More information about Earthgrains may be found on the company’s corporate Internet web site at

CAUTIONARY NOTE: To provide the clearest possible description of Earthgrains’ business and outlook, this report contains forward-looking statements based on Earthgrains’ best current information and reasonable assumptions about anticipated developments. However, because of the risks and uncertainties that always exist in any operating environment or business, Earthgrains cannot make any assurances that these expectations will prove correct. Actual results and developments may differ materially, depending upon prices of raw materials, fuel, commodities and other goods purchased; the ability of the Company to realize projected savings from productivity and product-quality improvements; the ability of the Company to continue to participate in industry consolidation and to successfully integrate acquired businesses; labor costs and labor relations; legal proceedings to which the Company may become a party; competitive pricing; economic conditions in the Company’s countries of operations, including currency values and interest rates; and other factors.

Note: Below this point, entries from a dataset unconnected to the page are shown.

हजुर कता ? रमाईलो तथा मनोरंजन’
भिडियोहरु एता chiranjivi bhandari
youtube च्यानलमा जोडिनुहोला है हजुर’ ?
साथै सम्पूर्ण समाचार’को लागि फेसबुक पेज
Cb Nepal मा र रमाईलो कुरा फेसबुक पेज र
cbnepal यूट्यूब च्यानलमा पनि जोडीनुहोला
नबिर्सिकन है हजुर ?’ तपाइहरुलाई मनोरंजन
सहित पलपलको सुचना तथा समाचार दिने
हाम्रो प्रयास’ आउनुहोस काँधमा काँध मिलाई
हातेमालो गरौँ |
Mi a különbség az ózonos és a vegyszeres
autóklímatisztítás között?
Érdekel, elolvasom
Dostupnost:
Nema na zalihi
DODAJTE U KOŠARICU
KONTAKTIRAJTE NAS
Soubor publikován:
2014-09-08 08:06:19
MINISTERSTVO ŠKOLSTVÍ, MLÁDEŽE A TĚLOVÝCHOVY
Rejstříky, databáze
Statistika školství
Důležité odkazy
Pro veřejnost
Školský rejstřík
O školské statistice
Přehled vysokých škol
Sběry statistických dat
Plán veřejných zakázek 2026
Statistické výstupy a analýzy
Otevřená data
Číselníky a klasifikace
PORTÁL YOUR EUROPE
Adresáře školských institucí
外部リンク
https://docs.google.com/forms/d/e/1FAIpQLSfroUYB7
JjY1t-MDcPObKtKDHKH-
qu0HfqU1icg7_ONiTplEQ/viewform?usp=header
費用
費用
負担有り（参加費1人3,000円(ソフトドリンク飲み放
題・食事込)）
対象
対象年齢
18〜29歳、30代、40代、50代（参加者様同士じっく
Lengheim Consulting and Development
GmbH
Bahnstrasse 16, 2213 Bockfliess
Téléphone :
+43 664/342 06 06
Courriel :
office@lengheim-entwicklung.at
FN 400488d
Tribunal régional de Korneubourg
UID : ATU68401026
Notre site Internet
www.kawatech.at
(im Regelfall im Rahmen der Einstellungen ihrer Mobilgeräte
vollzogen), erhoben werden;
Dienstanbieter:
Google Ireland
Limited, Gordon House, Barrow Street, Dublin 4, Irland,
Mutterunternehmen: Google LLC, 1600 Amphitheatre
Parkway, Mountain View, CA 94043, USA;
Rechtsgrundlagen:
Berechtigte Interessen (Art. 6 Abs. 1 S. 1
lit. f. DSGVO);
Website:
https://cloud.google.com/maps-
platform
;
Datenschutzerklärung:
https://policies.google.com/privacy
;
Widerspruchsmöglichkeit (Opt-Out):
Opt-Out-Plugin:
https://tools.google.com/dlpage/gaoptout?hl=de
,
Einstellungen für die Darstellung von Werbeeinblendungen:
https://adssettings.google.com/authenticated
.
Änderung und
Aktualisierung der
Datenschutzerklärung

EBITDA and cash earnings per diluted share are used in this press release and attached statements because they are financial indicators of cash-generation capability. EBITDA is not the same as income from operations or cash flow from operating activities, and cash earnings per diluted share is not the same as earnings per diluted share as determined in accordance with generally accepted accounting principles. EBITDA margin is expressed as a percentage of net sales.

Further information on factors that could affect Earthgrains’ financial and other results is included in the Company’s filings with the Securities and Exchange Commission.

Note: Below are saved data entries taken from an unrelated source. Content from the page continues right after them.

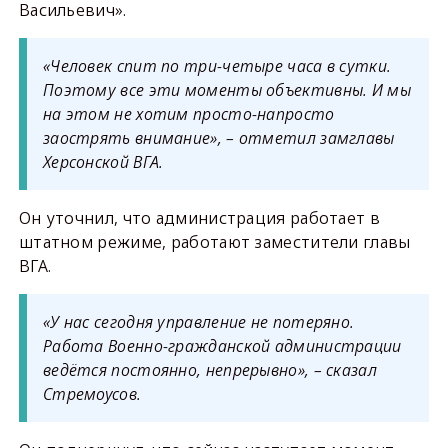
Васильевич».
«Человек спит по три-четыре часа в сутки.
Поэтому все эти моменты объективны. И мы
на этом не хотим просто-напросто
заострять внимание», – отметил замглавы
Херсонской ВГА.
Он уточнил, что администрация работает в
штатном режиме, работают заместители главы
ВГА.
«У нас сегодня управление не потеряно.
Работа Военно-гражданской администрации
ведётся постоянно, непрерывно», – сказал
Стремоусов.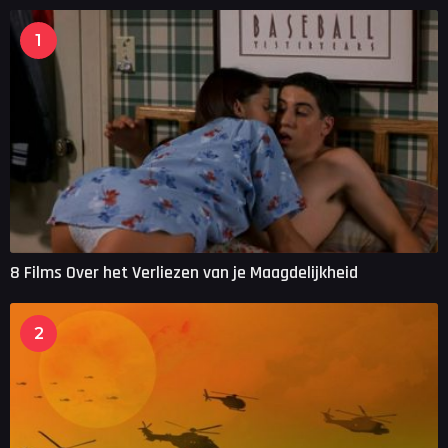
g
o
1
8 Films Over het Verliezen van je Maagdelijkheid
2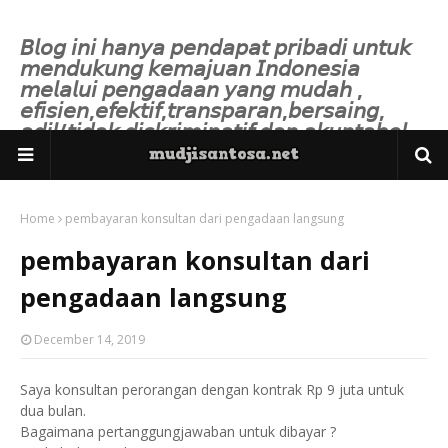
𝘉𝘭𝘰𝘨 𝘪𝘯𝘪 𝘩𝘢𝘯𝘺𝘢 𝘱𝘦𝘯𝘥𝘢𝘱𝘢𝘵 𝘱𝘳𝘪𝘣𝘢𝘥𝘪 𝘶𝘯𝘵𝘶𝘬
𝘮𝘦𝘯𝘥𝘶𝘬𝘶𝘯𝘨 𝘬𝘦𝘮𝘢𝘫𝘶𝘢𝘯 𝘐𝘯𝘥𝘰𝘯𝘦𝘴𝘪𝘢
𝘮𝘦𝘭𝘢𝘭𝘶𝘪 𝘱𝘦𝘯𝘨𝘢𝘥𝘢𝘢𝘯 𝘺𝘢𝘯𝘨 𝘮𝘶𝘥𝘢𝘩 ,
𝘦𝘧𝘪𝘴𝘪𝘦𝘯,𝘦𝘧𝘦𝘬𝘵𝘪𝘧,𝘵𝘳𝘢𝘯𝘴𝘱𝘢𝘳𝘢𝘯,𝘣𝘦𝘳𝘴𝘢𝘪𝘯𝘨,
𝘢𝘥𝘪𝘭/𝘵𝘪𝘥𝘢𝘬 𝘥𝘪𝘴𝘬𝘳𝘪𝘮𝘪𝘯𝘢𝘵𝘪𝘧 𝘥𝘢𝘯 𝘢𝘬𝘶𝘯𝘵𝘢𝘣𝘦𝘭.
Home
pembayaran konsultan dari pengadaan langsung
pembayaran konsultan dari
pengadaan langsung
December 14, 2019
Saya konsultan perorangan dengan kontrak Rp 9 juta untuk
dua bulan.
Bagaimana pertanggungjawaban untuk dibayar ?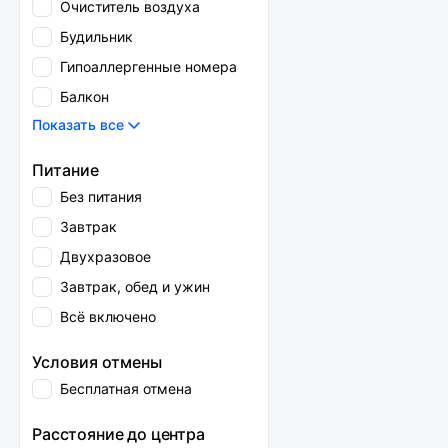
Очиститель воздуха
Будильник
Гипоаллергенные номера
Балкон
Показать все
Питание
Без питания
Завтрак
Двухразовое
Завтрак, обед и ужин
Всё включено
Условия отмены
Бесплатная отмена
Расстояние до центра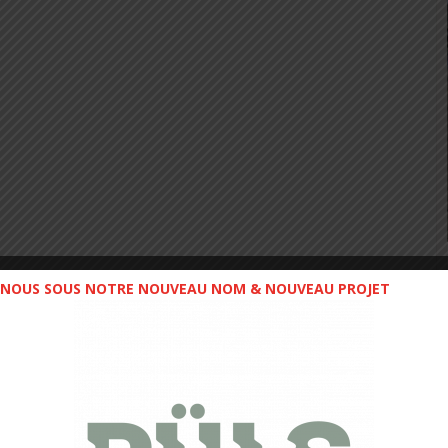
NOUS SOUS NOTRE NOUVEAU NOM & NOUVEAU PROJET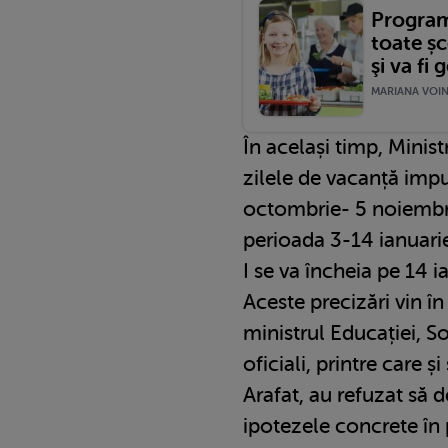
Program
toate șc
şi va fi 
MARIANA VOINE
În același timp, Minis
zilele de vacanță imp
octombrie- 5 noiembri
perioada 3-14 ianuari
I se va încheia pe 14 
Aceste precizări vin în
ministrul Educației, So
oficiali, printre care ș
Arafat, au refuzat să 
ipotezele concrete în p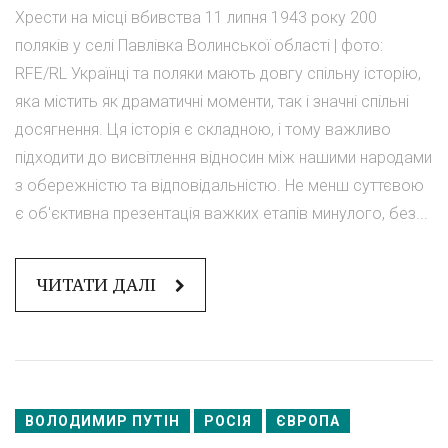
Хрести на місці вбивства 11 липня 1943 року 200
поляків у селі Павлівка Волинської області | фото:
RFE/RL Українці та поляки мають довгу спільну історію,
яка містить як драматичні моменти, так і значні спільні
досягнення. Ця історія є складною, і тому важливо
підходити до висвітлення відносин між нашими народами
з обережністю та відповідальністю. Не менш суттєвою
є об'єктивна презентація важких етапів минулого, без...
ЧИТАТИ ДАЛІ
ВОЛОДИМИР ПУТІН
РОСІЯ
ЄВРОПА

                           THE EARTHGRAINS COMPANY
Statements of Earnings
(In millions, except per-share data)

12-week period ended
June 19, June 20, Percent
2001 2000 Change

Net Sales $611.1 $599.6 1.9%

Cost of Products Sold 323.7 319.8

Gross Profit 287.4 279.8 2.7%

Marketing, Distribution and
Administrative Expenses 245.8 244.8

Operating Income 41.6 35.0 18.9%

Other Income and Expenses:
Interest expense (17.5) (15.8)

Other income, net 0.7 —

Income before Income Taxes 24.8 19.2 29.2%

Provision for Income Taxes 10.3 8.1

Minority Interest Expense (0.1) (0.2)

Net Income $14.4 $10.9 32.1%

Earnings Per Share:
Net Earnings $0.35 $0.27 29.6%
Weighted Average
Shares Outstanding 41.3 40.4
Net Earnings $0.34 $0.27 25.9%
Weighted Average
Shares Outstanding 42.5 41.1

Selected Financial Information:
12-week period ended
June 19, June 20, Percent
2001 2000 Change

EBITDA $75.3 $69.2 8.8%
Goodwill Amortization,
net of tax $5.6 $5.4 3.7%
Goodwill Amortization,
net of tax, per diluted share $0.13 $0.13 0.0%
Cash Earnings per Diluted Share $0.47 $0.40 17.5%

Business Segment Information
(In millions)

12-week period ended
June 19, June 20, Percent
2001 2000 Change
Income Statement Information
Net Sales
Bakery Products $546.3 $541.2 0.9%
Refrigerated Dough Products 64.8 58.4 11.0%
Total $611.1 $599.6 1.9%

Operating Income
Bakery Products $35.4 $32.8 7.9%
Refrigerated Dough Products 8.9 4.9 81.6%
Corporate(a) (2.7) (2.7) 0.0%
Total $41.6 $35.0 18.9%

Operating Margin
Bakery Products 6.5% 6.1% —
Refrigerated Dough Products 13.7% 8.4% —
Total 6.8% 5.8% —

Depreciation & Amortization
Bakery Products $26.8 $27.7 (3.2)%
Refrigerated Dough Products 3.5 3.8 (7.9)%
Corporate(a) 2.7 2.7 0.0%
Total $33.0 $34.2 (3.5)%

Balance Sheet Information
Capital Expenditures
Bakery Products $17.8 $17.8 0.0%
Refrigerated Dough Products 2.3 2.9 (20.7)%
Total $20.1 $20.7 (2.9)%

(a) Amounts represent purchase accounting valuation in conjunction with
the acquisition of the Company by Anheuser-Busch Companies, Inc., in
1982 and the related depreciation and amortization thereon.